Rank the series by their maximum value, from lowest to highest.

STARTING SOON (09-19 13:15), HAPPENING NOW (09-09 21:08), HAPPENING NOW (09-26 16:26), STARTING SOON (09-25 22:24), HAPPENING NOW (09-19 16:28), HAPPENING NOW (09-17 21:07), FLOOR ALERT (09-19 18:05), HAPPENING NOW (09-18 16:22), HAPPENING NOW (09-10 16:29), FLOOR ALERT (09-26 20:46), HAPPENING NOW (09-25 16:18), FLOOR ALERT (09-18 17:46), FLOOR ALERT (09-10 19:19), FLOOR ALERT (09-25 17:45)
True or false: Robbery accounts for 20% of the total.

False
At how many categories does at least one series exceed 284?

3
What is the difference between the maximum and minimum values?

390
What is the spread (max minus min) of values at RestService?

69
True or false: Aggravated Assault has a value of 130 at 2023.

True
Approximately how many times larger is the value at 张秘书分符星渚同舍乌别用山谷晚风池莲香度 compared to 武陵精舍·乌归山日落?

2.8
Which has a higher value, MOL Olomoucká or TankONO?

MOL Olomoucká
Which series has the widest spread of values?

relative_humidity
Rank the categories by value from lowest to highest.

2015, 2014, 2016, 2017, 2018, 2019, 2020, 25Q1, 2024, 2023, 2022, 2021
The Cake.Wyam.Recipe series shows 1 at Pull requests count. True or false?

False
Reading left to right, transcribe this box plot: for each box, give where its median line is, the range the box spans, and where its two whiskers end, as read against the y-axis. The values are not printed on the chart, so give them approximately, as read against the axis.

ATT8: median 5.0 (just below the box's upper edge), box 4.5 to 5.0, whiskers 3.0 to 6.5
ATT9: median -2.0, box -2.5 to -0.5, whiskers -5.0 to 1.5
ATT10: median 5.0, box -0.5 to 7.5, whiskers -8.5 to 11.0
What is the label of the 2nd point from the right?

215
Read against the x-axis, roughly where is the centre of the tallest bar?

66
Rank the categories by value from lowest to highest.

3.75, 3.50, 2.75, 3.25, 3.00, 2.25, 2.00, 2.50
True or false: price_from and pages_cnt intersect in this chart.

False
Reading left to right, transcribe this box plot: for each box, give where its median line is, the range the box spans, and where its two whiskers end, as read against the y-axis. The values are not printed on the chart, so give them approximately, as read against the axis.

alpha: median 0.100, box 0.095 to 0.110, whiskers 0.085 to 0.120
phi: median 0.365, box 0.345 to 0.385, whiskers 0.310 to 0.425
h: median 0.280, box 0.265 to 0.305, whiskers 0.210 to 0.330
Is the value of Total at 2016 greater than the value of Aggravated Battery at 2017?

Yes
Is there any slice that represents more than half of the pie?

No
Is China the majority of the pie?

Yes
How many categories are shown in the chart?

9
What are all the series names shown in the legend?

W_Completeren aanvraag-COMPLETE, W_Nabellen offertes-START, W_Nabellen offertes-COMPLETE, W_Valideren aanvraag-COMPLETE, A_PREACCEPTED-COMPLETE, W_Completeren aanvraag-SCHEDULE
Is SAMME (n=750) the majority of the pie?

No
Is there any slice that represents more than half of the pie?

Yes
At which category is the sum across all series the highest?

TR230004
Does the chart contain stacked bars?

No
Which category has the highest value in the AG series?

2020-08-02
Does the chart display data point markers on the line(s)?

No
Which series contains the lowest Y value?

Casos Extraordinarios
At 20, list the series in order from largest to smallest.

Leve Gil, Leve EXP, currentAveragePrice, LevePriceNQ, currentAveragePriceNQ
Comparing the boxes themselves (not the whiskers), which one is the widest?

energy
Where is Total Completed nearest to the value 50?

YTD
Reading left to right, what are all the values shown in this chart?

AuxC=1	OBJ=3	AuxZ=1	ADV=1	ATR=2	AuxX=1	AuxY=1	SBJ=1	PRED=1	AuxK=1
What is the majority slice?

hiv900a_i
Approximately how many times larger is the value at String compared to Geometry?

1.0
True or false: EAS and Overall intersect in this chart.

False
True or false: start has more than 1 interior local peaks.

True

#### [Il compito]
Conta le righe dei dati qui sopra in cui compare la parola "larger". Scrivi soltanto il numero.

#### [Spazio risposta]
2